Forward-Looking Statements
Statements about the expected timing, completion and effects of the merger, the other transactions contemplated by the merger agreement and all other statements included herein, other than historical facts, constitute forward-looking statements within the meaning of the safe harbor provisions of the Private Securities Litigation Reform Act of 1995. Readers are cautioned not to place undue reliance on these forward-looking statements and any such forward-looking statements are qualified in their entirety by reference to the following cautionary statements.
All forward-looking statements speak only as of the date hereof and are based on current expectations and involve a number of assumptions, risks and uncertainties that could cause the actual results to differ materially from such forward-looking statements. SmartStop may not be able to complete the proposed transaction on the terms described above or other acceptable terms or at all because of a number of factors, including without limitation, the following: (i) the occurrence of any event, change or other circumstances that could give rise to the termination of the merger agreement, (ii) the failure to obtain the requisite approval of SmartStop’s stockholders or the failure to satisfy the other closing conditions to the merger or the other transactions contemplated by the merger agreement, (iii) risks related to disruption of management’s attention from SmartStop’s ongoing business operations due to the transaction, and (iv) the effect of the announcement of the merger on the ability of SmartStop to retain and hire key personnel, maintain relationships with its customers and suppliers, and maintain its operating results and business generally.
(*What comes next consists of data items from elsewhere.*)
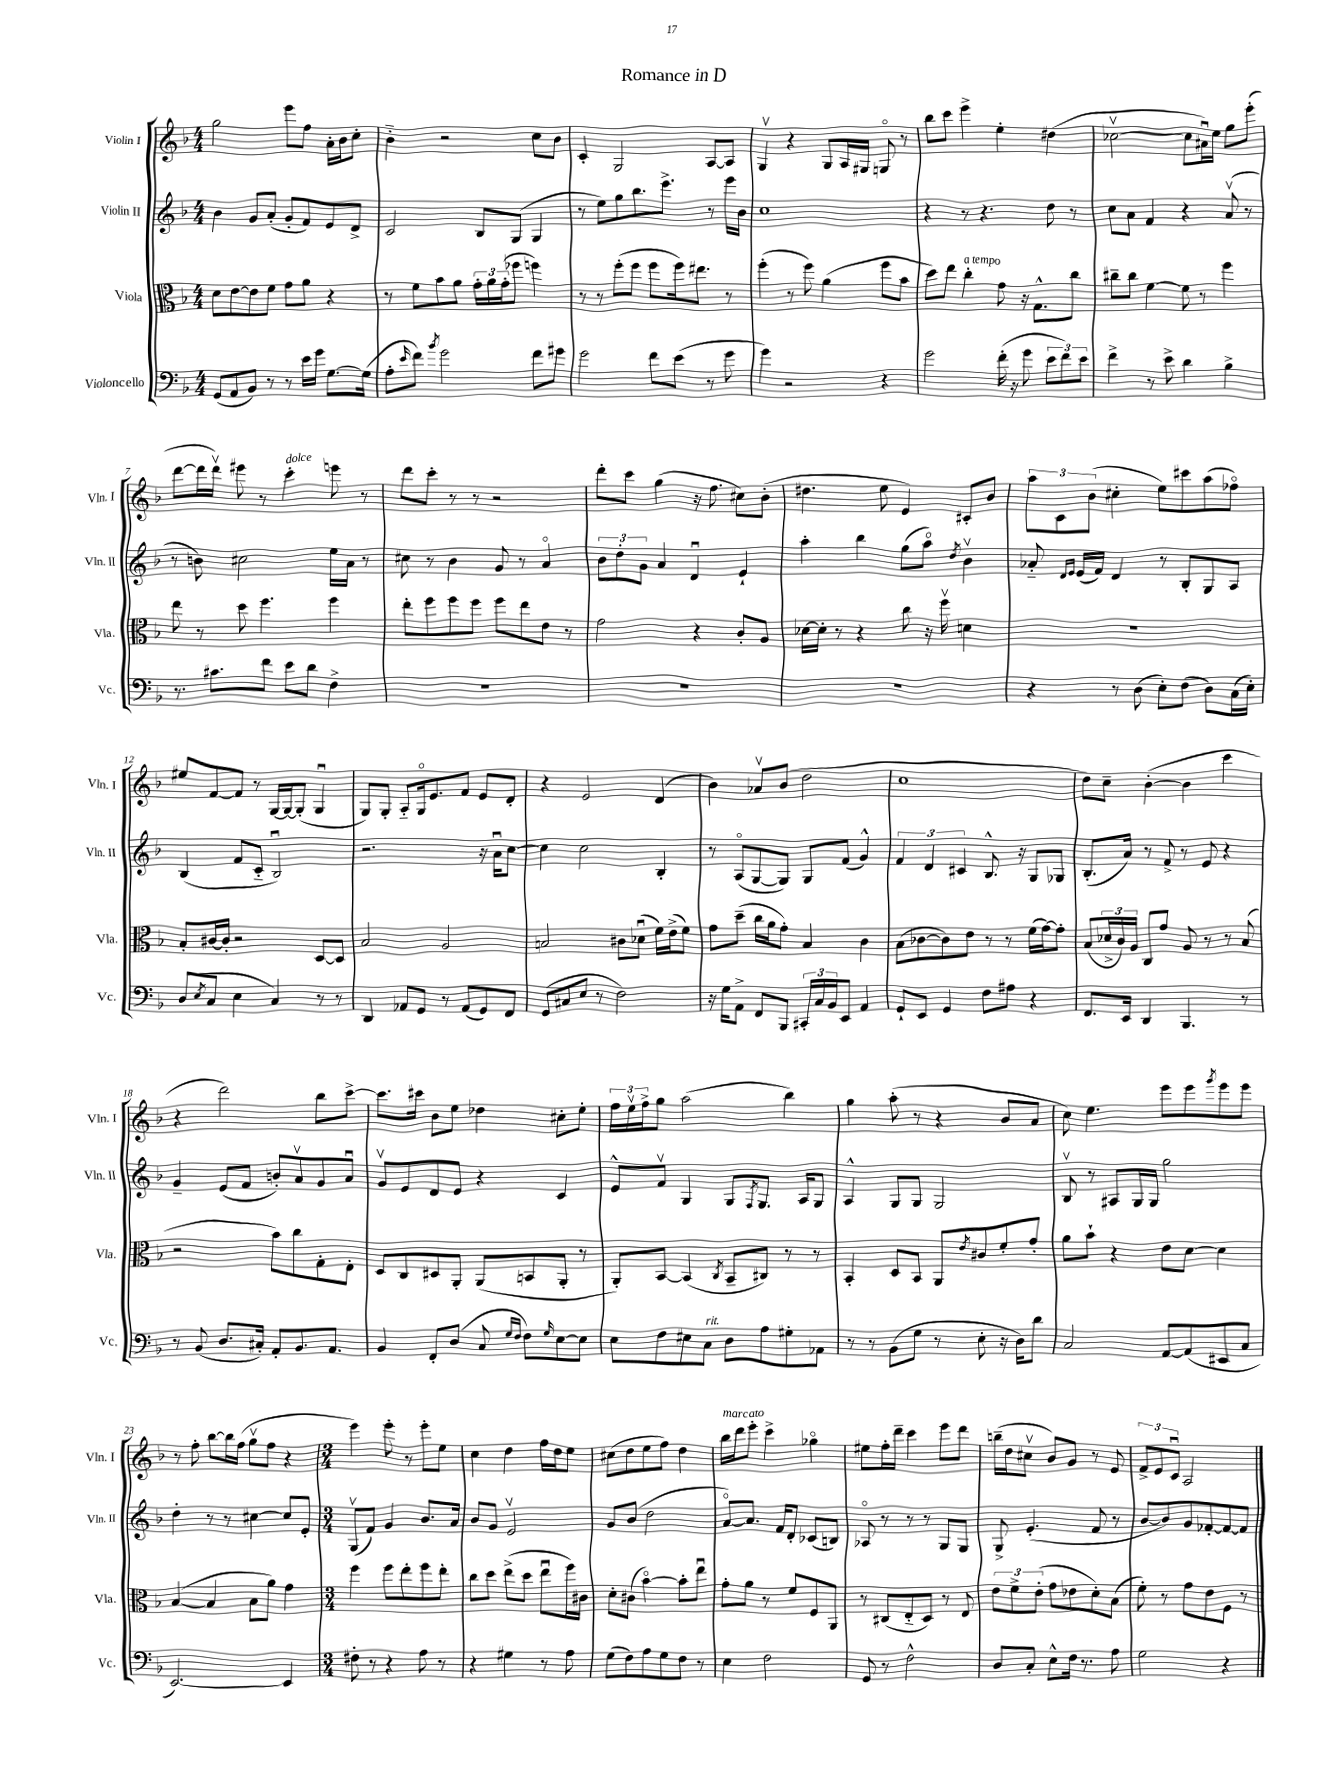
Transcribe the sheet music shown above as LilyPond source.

\header { title = "Romance in D" }
<<
\new StaffGroup <<
\new Staff = "s0" \with { instrumentName = "Violin I" shortInstrumentName = "Vln. I" } {
    \clef treble \key f \major \numericTimeSignature \time 4/4
    g''2 e'''8 f''8 a'16-. bes'16 c''8-. |
    bes'4-_ r2 c''8 bes'8 |
    c'4-. g2 a8~ a8 |
    g4\upbow r4 g8 a16 gis16 g8\flageolet r8 |
    bes''8 c'''8 e'''4-> e''4-. dis''4( |
    ces''2~\upbow ces''8 ais'16\downbow) e''16 g''8 e'''8-.( |
    d'''8~ d'''16 d'''16\upbow) eis'''8 r8 c'''4-.^\markup { \italic "dolce" } e'''8 r8 |
    d'''8 c'''8-. r8 r8 r2 |
    d'''8-. c'''8 g''4( r16 f''8. cis''8) bes'8-.( |
    dis''4. e''8 e'4) cis'8-. bes'8 |
    \tuplet 3/2 { a''8 c'8 bes'8( } cis''4-. e''8) cis'''8 a''8( fes''8\flageolet) |
    eis''8 f'8~ f'8 r8 g16~ g16~ g8-.( g4\downbow |
    g8) g8-. a8-_ g16\flageolet e'8. f'8 e'8 d'8-. |
    r4 e'2 d'4( |
    bes'4) aes'8\upbow bes'8( d''2 |
    c''1 |
    d''8) c''8-- bes'4~-.( bes'4 c'''4 |
    r4 d'''2) bes''8 c'''8~-> |
    c'''8. cis'''16 bes'8 e''8 des''4 cis''8-. e''8-. |
    \tuplet 3/2 { f''16 e''16\upbow f''16-> } g''8 a''2( bes''4) |
    g''4 a''8-.( r8 r4 bes'8 a'8 |
    c''8) e''4. e'''8 e'''8 \acciaccatura { g'''8 } e'''8 e'''8 |
    r8 f''8-. bes''8~ bes''16 f''16( g''8\upbow f''8 r4 |
    \numericTimeSignature \time 3/4 e'''4) e'''8-. r8 e'''8-. e''8 |
    c''4 d''4 f''16 d''16 e''8 |
    cis''8( d''8 e''8 f''8) d''4 |
    bes''16^\markup { \italic "marcato" } d'''16 e'''8-. c'''4-> ges''4\flageolet |
    eis''8 f''16-. d'''16-- c'''4 e'''8 d'''8 |
    b''16--( d''16 cis''8\upbow bes'8) g'8 r8 e'8 |
    \tuplet 3/2 { f'8-> e'8 c'8\downbow } a2 \bar "|." |
}
\new Staff = "s1" \with { instrumentName = "Violin II" shortInstrumentName = "Vln. II" } {
    \clef treble \key f \major \numericTimeSignature \time 4/4
    bes'4 g'8 a'8-.( g'8-. f'8) e'8 d'8-> |
    c'2 bes8 g8( g4 |
    r8 e''8) g''8 bes''8. e'''8.-> r8 e'''16 bes'16 |
    c''1 |
    r4 r8 r4. d''8 r8 |
    c''8 a'8 f'4 r4 a'8\upbow( r8 |
    r8 b'8) cis''2 e''16 a'16 r8 |
    cis''8 r8 bes'4 g'8 r8 a'4\flageolet |
    \tuplet 3/2 { bes'8 d''8-. g'8 } a'4 d'4\downbow e'4-! |
    a''4-. bes''4 g''8( a''8\flageolet) \acciaccatura { d''8 } bes'4\upbow |
    aes'8-_ \grace { d'16 e'16 } e'16( f'16) d'4 r8 bes8-. g8 a8 |
    bes4( f'8 c'8-_ bes2\downbow) |
    r2. r16 a'16\downbow c''8~ |
    c''4 c''2 bes4-. |
    r8 a8\flageolet( g8~ g8) g8 f'8( g'4-^) |
    \tuplet 3/2 { f'4 d'4 cis'4 } bes8.-^ r16 g8 ges8 |
    bes8.-.( a'16) r8 f'8-> r8 e'8 r4 |
    g'4-- e'8( f'8 b'8-.) a'8\upbow g'8 a'8\downbow |
    g'8\upbow e'8 d'8 e'8 r4 c'4 |
    e'8-^ f'8\upbow g4 g8 \acciaccatura { f8 } g8. a16 g8 |
    a4-^ g8 g8 g2 |
    bes8\upbow r8 ais8 g16 g16 g''2 |
    d''4-. r8 r8 cis''4~ cis''8 e'8-. |
    \numericTimeSignature \time 3/4 g8\upbow( f'8) g'4 bes'8. a'16 |
    bes'8 g'8 e'2\upbow |
    g'8 bes'8( d''2 |
    a'8~\flageolet) a'8. f'16 d'8-. ces'8( b8) |
    aes8\flageolet r8 r8 r8 g8 g8 |
    g8-> e'4.-.( f'8 r8 |
    bes'8~ bes'8) g'8 fes'8~-. fes'8~ fes'8 \bar "|." |
}
\new Staff = "s2" \with { instrumentName = "Viola" shortInstrumentName = "Vla." } {
    \clef alto \key f \major \numericTimeSignature \time 4/4
    d'8 e'8~ e'8 f'8 g'8 a'8 r4 |
    r8 f'8 bes'8 a'8 \tuplet 3/2 { g'16-. a'16 g'16-.( } fes''8 f''4) |
    r8 r8 f''8-.( f''8 f''8 f''16) eis''8. r8 |
    f''4-.( r8 f''8) a'4( f''8 bes'8 |
    d''8) e''8 c''4-.^\markup { \italic "a tempo" } g'8 r16 g8.-^ c''8 |
    cis''8-- cis''8 f'4~ f'8 r8 f''4 |
    e''8 r8 d''8 f''4. f''4 |
    e''8-. f''8 f''8 f''8 f''8 e''8 e'8 r8 |
    g'2 r4 c'8-. a8 |
    des'16~ des'16-. r8 r4 c''8 r16 f''16\upbow d'4 |
    R1 |
    bes8-. cis'16~ cis'16-. r2 d8~ d8 |
    bes2 a2 |
    b2 cis'8 des'8\downbow( f'16) e'16->( f'8) |
    g'8 d''8--( c''16 a'16 g'8-.) bes4 c'4 |
    bes8( ces'8~ ces'8) e'8 r8 r8 f'16( g'16~) g'8-. |
    bes8( \tuplet 3/2 { des'16-> c'16) a16 } c8 g'8 a8 r8 r8 bes8( |
    r2 bes'8) c''8 g8-. e8-. |
    d8 c8 dis8 a,8-. a,8( b,8 a,8-. r8 |
    a,8-.) bes,8~ bes,4( \acciaccatura { c8 } bes,8-- cis8) r8 r8 |
    bes,4-. d8 bes,8 a,8 \acciaccatura { e'8 } cis'8 f'8-. g'8-. |
    a'8 bes'8-! r4 e'8 d'8~ d'4 |
    bes4~( bes4 bes8 a'8) g'4 |
    \numericTimeSignature \time 3/4 f''4 f''8 e''8-. f''8 e''8-. |
    c''8 d''8 e''8->( d''8 e''8\downbow f''16) cis'16 |
    d'8-. cis'8( bes'4~\flageolet) bes'8-. e''8\downbow |
    g'8-. a'8 r8 f'8 f8 a,8 |
    r8 cis8( e8-_ d8) r8 e8 |
    \tuplet 3/2 { e'8 f'8-> e'8-.( } g'8 ees'8 d'8-.) bes8( |
    f'8-.) r8 g'8 e'8 f8 r8 \bar "|." |
}
\new Staff = "s3" \with { instrumentName = "Violoncello" shortInstrumentName = "Vc." } {
    \clef bass \key f \major \numericTimeSignature \time 4/4
    g,8( a,8 bes,8) r8 r8 e'16 g'16 g8.~ g16( |
    a8-. \grace { e'16 } f'8) \acciaccatura { bes'8 } g'2 f'8 gis'8 |
    g'2 f'8 e'8( r8 g'8 |
    g'4) r2 r4 |
    g'2 f'16-.( r16 g'8 \tuplet 3/2 { e'8 f'8) e'8 } |
    f'4-> r8 e'8-> d'4 bes4-> |
    r8. cis'8. f'8 e'8 d'8 f4-> |
    R1 |
    R1 |
    R1 |
    r4 r8 d8( e8-.) f8( d8) c16( e16-.) |
    d8( \acciaccatura { e8 } c8 e4 c4) r8 r8 |
    d,4 aes,8 g,8 r8 aes,8( g,8) f,8 |
    g,8( cis8 e8 r8 f2) |
    r16 g16 a,8-> f,8 bes,,8 \tuplet 3/2 { cis,16-. c16 bes,16 } e,8 a,4 |
    g,8-! e,8 g,4 f8 ais8 r4 |
    f,8. e,16 d,4 bes,,4. r8 |
    r8 bes,8( d8. cis16-.) a,8-. bes,8. a,8. |
    bes,4 f,8-. d8( c8 \grace { g16 f16 } f8) \grace { g16 } e8~ e8 |
    e8 f8 eis8 c8^\markup { \italic "rit." } d8 a8 gis8-. aes,8 |
    r8 r8 bes,8( g8 r8 e8-. r16 d16) d'8 |
    c2 a,8~ a,8( eis,8 c8 |
    e,2.~) e,4 |
    \numericTimeSignature \time 3/4 fis8-. r8 r4 a8 r8 |
    r4 gis4 r8 a8 |
    g8( f8) a8 g8 f8 r8 |
    e4 f2 |
    g,8 r8 f2-^ |
    d8 c8-. e8-^ f16 r8. a8 |
    g2 r4 \bar "|." |
}
>>
>>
Actual results may differ materially from those indicated by such forward-looking statements. In addition, the forward-looking statements represent SmartStop’s views as of the date on which such statements were made. SmartStop anticipates that subsequent events and developments may cause its views to change. These forward-looking statements should not be relied upon as representing SmartStop’s views as of any date subsequent to the date hereof. Additional factors that may affect the business or financial results of SmartStop are described in the risk factors included in SmartStop’s filings with the SEC, including SmartStop’s Annual Report on Form 10-K for the fiscal year ended December 31, 2014 and filed with the SEC on March 25, 2015, and later filed quarterly reports on Form 10-Q and Current Reports on Form 8-K, which factors are incorporated herein by reference. SmartStop expressly disclaims a duty to provide updates to forward-looking statements, whether as a result of new information, future events or other occurrences.